_Your instructions_:
In the records below, recast the lines from the line with "истории этого молодежного форума будет" up to and including the line with "от иностранцев. В общей сложности их" as a numbered list, leaving out any blank lines. Give only those lines.

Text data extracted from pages
◆ ◆ ◆ ◆ ◆ ◆ ◆

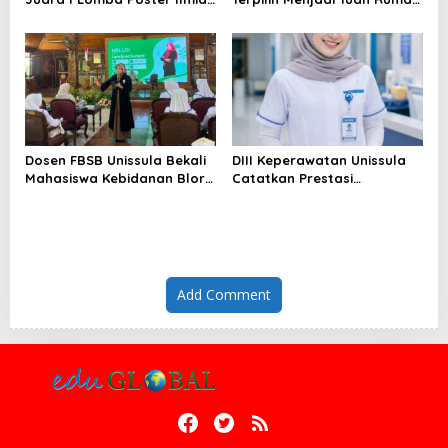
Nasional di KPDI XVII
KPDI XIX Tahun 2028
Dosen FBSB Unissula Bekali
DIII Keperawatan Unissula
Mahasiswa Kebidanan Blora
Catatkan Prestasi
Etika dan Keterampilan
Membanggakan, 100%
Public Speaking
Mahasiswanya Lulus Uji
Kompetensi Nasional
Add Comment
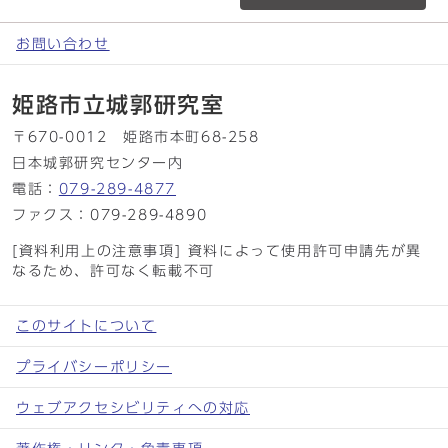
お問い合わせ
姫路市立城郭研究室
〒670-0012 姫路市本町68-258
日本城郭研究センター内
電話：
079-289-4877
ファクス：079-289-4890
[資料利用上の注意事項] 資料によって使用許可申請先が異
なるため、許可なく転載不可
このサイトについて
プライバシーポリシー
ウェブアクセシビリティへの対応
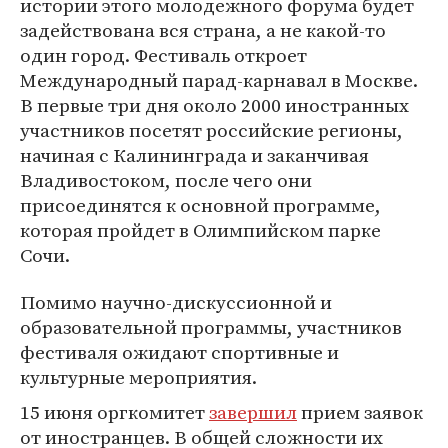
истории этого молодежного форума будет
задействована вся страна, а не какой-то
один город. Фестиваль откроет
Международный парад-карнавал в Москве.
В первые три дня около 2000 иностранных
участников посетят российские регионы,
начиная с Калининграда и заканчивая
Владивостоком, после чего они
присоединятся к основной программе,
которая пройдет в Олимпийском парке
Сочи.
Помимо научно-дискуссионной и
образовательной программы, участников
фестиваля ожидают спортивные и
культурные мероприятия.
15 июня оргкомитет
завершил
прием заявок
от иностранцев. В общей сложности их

◆ ◆ ◆ ◆ ◆ ◆ ◆

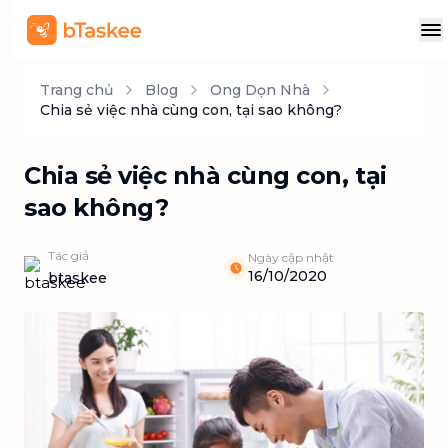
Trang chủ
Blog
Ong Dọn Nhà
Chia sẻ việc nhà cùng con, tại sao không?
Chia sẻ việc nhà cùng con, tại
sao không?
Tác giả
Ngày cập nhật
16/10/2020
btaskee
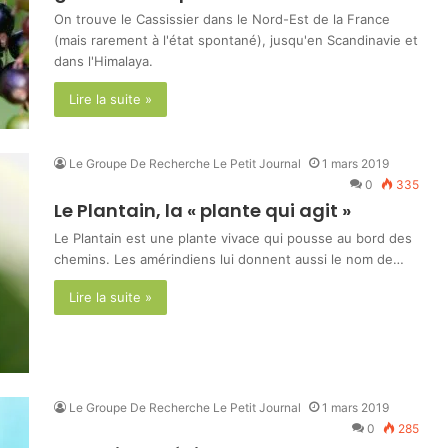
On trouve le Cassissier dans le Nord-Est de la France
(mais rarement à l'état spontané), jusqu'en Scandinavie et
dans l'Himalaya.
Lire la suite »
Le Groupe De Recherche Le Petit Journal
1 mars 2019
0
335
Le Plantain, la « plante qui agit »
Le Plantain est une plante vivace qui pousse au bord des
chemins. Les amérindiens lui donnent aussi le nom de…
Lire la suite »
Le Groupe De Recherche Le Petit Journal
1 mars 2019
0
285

◆ ◆ ◆ ◆ ◆ ◆ ◆

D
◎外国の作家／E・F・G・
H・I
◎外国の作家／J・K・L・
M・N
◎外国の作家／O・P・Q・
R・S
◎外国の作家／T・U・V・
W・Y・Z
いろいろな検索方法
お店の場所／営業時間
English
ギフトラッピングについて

◆ ◆ ◆ ◆ ◆ ◆ ◆

_Reply to the task_:
1. истории этого молодежного форума будет
2. задействована вся страна, а не какой-то
3. один город. Фестиваль откроет
4. Международный парад-карнавал в Москве.
5. В первые три дня около 2000 иностранных
6. участников посетят российские регионы,
7. начиная с Калининграда и заканчивая
8. Владивостоком, после чего они
9. присоединятся к основной программе,
10. которая пройдет в Олимпийском парке
11. Сочи.
12. Помимо научно-дискуссионной и
13. образовательной программы, участников
14. фестиваля ожидают спортивные и
15. культурные мероприятия.
16. 15 июня оргкомитет
17. завершил
18. прием заявок
19. от иностранцев. В общей сложности их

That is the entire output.